Theokas believes that since the community outreach piece happened during the pandemic, the township enjoyed robust participation. There was an online poll survey, as well as outreach sessions via Zoom. The consistent message from all corners, Theokas said, was: “Conservation, passive recreation and environmental preservation.”

The new waterfront park will support all that. People will be able to hike, kayak and canoe. Motorized vehicles will be prohibited. There will be swaths of land preserved for the native wildlife and flora on the property, especially on the portion of Newbold island where eagles nest.

Newbold island is named after the Newbold family who, along with the Biddles, farmed the island. The indigenous people of the area called the island Chepiessink.

At some point in time, PSE&G purchased a significant portion of the island intending to construct a nuclear power facility. There was push back about the plan from many corners, including from the federal government and local residents.

The federal government succeeded in having the utility company move the nuclear power facilities further south along the river to Salem and Hope Creek. Currently, PSE&G is negotiating with DEP to sell its Newbold Island holding to the state under the Green Acres program.

While Bordentown Township has a concept plan in place, there are still many unanswered questions. Which governmental entity would provide emergency services, for example, like water rescues? Which entity will take care of the trash collection?
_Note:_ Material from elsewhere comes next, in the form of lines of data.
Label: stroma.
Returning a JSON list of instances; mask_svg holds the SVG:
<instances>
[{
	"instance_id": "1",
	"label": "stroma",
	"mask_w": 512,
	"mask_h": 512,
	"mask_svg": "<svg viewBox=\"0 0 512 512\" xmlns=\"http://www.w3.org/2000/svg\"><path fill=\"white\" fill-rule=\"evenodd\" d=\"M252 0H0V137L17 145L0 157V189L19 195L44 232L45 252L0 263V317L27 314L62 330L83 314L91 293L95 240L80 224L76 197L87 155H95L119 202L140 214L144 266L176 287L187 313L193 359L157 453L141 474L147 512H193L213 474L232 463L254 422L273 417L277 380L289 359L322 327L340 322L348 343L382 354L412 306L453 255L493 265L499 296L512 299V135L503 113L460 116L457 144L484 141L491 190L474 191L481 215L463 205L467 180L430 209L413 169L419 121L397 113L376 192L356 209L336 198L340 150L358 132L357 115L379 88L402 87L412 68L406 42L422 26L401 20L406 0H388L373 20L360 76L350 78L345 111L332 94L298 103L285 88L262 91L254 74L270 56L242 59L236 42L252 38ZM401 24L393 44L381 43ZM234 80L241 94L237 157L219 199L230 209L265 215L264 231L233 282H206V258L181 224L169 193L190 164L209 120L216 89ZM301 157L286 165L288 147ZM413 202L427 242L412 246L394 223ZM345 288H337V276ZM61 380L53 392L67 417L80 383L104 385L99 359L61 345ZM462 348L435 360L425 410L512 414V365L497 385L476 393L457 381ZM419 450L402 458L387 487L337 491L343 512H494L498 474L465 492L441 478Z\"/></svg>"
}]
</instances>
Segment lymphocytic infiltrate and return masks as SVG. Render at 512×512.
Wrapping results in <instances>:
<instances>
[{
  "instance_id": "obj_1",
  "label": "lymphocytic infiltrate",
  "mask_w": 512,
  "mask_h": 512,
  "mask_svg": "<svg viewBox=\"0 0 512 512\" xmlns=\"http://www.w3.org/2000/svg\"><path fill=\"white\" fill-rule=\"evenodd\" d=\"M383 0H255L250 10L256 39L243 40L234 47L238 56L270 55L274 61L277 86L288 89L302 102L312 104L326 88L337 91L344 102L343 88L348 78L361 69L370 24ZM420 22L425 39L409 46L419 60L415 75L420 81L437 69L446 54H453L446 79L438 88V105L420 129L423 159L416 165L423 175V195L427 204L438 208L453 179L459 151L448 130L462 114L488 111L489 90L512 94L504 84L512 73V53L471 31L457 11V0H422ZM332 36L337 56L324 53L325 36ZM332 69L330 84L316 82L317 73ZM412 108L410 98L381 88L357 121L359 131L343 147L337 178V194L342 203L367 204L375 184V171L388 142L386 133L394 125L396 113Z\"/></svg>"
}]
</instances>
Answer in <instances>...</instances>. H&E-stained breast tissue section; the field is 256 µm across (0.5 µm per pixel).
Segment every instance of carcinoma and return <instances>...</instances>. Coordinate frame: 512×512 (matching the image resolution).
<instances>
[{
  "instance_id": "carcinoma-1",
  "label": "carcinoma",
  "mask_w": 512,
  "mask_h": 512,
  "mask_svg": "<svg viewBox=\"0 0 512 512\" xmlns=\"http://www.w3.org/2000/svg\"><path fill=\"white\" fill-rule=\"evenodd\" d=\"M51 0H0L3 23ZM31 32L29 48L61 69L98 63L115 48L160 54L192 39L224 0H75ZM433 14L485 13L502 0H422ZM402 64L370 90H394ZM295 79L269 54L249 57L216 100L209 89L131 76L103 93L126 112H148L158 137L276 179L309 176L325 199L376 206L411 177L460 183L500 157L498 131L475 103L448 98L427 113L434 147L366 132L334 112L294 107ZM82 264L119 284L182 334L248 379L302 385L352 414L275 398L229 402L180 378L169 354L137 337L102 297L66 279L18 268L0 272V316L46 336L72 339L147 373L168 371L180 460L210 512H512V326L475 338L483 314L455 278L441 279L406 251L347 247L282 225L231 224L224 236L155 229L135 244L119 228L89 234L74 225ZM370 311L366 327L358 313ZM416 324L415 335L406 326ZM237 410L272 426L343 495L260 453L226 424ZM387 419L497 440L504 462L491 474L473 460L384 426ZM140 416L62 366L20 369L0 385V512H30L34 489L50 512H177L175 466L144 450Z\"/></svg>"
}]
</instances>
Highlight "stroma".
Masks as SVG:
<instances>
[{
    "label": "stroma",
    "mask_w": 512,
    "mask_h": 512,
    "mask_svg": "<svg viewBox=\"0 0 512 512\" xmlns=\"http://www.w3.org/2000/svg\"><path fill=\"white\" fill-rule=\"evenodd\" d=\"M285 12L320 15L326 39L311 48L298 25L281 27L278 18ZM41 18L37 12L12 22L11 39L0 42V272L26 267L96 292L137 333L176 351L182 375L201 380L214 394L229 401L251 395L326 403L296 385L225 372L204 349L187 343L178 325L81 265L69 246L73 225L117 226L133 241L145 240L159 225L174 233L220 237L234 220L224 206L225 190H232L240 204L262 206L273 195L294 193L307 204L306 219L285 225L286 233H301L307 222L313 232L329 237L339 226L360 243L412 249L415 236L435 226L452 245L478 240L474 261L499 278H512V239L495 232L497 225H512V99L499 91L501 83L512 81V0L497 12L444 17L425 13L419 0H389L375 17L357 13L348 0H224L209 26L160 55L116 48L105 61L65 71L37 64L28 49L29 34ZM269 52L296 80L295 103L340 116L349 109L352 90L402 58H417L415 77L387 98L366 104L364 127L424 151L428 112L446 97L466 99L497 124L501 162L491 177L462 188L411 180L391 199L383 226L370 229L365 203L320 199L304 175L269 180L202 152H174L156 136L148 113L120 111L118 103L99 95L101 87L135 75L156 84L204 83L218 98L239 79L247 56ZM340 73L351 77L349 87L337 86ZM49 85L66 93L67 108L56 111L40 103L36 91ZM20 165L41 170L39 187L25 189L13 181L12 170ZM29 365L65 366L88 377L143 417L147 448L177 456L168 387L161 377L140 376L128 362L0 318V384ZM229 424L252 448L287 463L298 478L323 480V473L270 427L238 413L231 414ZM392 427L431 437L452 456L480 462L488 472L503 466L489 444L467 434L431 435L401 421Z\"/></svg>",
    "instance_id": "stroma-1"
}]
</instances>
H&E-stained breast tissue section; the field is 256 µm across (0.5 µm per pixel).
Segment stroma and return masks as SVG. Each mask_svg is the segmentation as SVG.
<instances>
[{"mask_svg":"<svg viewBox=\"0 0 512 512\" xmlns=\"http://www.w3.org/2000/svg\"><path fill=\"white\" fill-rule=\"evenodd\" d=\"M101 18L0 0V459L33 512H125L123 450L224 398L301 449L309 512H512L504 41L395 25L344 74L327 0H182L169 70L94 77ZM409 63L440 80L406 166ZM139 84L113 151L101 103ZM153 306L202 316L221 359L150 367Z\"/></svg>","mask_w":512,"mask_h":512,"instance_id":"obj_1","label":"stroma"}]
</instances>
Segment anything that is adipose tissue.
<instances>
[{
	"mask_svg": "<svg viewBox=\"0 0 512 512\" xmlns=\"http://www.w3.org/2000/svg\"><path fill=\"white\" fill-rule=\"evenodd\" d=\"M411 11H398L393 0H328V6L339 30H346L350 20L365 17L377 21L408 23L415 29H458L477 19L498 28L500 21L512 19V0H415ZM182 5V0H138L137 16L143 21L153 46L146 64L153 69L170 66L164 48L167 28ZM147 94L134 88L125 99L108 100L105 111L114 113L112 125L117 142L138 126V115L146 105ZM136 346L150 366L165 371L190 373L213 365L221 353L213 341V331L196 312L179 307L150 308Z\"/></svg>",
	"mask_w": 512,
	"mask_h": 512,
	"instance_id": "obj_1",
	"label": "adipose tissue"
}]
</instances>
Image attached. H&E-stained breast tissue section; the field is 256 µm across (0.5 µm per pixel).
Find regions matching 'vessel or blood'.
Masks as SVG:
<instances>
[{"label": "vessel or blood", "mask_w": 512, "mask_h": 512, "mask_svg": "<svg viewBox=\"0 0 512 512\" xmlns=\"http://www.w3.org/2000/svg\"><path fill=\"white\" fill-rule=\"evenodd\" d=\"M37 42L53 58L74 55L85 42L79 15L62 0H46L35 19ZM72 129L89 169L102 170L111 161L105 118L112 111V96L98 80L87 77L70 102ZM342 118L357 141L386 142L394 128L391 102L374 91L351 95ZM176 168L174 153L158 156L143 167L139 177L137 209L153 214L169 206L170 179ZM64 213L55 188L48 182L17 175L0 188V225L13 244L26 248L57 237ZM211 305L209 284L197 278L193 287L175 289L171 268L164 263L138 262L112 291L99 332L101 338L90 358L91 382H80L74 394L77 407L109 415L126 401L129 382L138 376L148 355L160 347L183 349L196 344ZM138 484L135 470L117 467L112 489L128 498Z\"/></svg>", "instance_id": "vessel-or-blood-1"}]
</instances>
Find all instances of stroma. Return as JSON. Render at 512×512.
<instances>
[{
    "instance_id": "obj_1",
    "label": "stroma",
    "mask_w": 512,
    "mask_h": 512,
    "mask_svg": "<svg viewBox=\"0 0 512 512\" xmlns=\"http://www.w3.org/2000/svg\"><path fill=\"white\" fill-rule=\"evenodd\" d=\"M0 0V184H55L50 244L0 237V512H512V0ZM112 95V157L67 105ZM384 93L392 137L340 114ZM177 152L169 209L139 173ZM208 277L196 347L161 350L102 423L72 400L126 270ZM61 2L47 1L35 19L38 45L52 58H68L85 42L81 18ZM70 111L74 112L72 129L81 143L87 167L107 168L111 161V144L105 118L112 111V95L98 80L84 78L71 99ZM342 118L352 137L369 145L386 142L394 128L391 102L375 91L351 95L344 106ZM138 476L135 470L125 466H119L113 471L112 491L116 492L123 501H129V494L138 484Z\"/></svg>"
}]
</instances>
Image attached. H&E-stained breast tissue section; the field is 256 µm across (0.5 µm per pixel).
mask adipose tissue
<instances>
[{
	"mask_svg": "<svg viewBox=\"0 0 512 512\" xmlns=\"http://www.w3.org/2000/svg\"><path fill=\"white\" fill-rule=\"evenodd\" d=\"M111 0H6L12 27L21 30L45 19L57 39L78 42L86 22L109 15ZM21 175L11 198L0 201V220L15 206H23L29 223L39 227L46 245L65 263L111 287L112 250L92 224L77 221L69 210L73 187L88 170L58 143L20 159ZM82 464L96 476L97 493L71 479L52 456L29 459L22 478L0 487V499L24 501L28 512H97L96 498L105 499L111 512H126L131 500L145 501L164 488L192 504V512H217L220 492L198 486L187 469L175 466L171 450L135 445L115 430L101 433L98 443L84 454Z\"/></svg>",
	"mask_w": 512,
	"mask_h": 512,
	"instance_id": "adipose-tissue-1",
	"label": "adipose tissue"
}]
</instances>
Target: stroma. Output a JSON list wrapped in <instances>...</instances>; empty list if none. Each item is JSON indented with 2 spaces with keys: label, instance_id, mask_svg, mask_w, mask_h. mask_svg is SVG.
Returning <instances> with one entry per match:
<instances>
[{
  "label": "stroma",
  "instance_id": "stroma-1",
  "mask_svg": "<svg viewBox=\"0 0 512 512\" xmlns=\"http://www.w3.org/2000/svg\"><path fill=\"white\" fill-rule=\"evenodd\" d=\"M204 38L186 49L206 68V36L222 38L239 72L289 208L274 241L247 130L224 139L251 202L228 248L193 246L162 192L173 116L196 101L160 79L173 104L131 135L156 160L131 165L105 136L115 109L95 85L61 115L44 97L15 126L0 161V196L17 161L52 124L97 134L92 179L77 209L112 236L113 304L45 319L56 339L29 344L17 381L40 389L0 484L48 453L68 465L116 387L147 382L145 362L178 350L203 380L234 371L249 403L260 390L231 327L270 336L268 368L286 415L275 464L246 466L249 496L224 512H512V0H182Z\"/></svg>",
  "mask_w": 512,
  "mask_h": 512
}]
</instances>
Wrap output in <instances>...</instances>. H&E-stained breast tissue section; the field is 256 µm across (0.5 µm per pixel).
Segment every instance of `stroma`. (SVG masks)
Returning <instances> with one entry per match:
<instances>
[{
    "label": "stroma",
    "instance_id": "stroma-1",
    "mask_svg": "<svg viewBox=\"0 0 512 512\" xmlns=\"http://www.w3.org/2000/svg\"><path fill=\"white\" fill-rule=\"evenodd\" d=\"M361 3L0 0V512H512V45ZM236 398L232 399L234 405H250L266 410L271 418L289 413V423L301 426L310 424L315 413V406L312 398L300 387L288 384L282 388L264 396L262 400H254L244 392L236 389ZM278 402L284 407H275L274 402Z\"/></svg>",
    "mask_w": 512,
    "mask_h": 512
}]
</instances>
Would the state provide park rangers? The county? Would the county take over the park and connect it to Crystal Lake park across the street?

Theokas said he and the township committee are realists when it comes to how this property will ultimately be developed, and what government entity will eventually take responsibility for what he called “a legacy project.”

“The township doesn’t have the means to develop the property alone,” Theokas said, noting it will take a coalition of organizations to reach the end goal. Funding will have to come through grants, for example, and donations.

“We phased the projects so that resources can be found,” Theokas noted. “The environmental remediation factor is an important piece.”

There are freshwater mussels on the island which will need to be relocated, Theokas said. “To relocate mussels, for example, is a big deal. There are specific times of the year to relocate,” he said.

He noted again that the southern part of the mainland was in great need of remediation. “We are working diligently with the DEP on the remediation of the property.”

Theokas said the township will start with small projects first. “We’re going to have to have some public parking. We’re going to have walking paths, maybe benches or a gazebo, and educational signage,” he added.

“The highlight,” Theokas said, “will be the boat launch for canoes and kayaks.”

Theokas also acknowledged that the concept may be adapted and changed over time given any number of factors, including what government entity will ultimately manage the location. No matter if one entity runs the park, or several, Theokas said, the clean-up and preservation of this property “is going to have huge benefits for the township forever.” He added, “this is why we talk about legacy projects and the future.”

Sue Ferrara thanks Maria Baratta, director of the State Library Information Center at the New Jersey State Library. “Ms. Baratta is the rock star librarian who helped track down the ownership of Newbold Island to the Newbold family. When I hit the dead ends of research, she is always there to help me finish the job!” she says.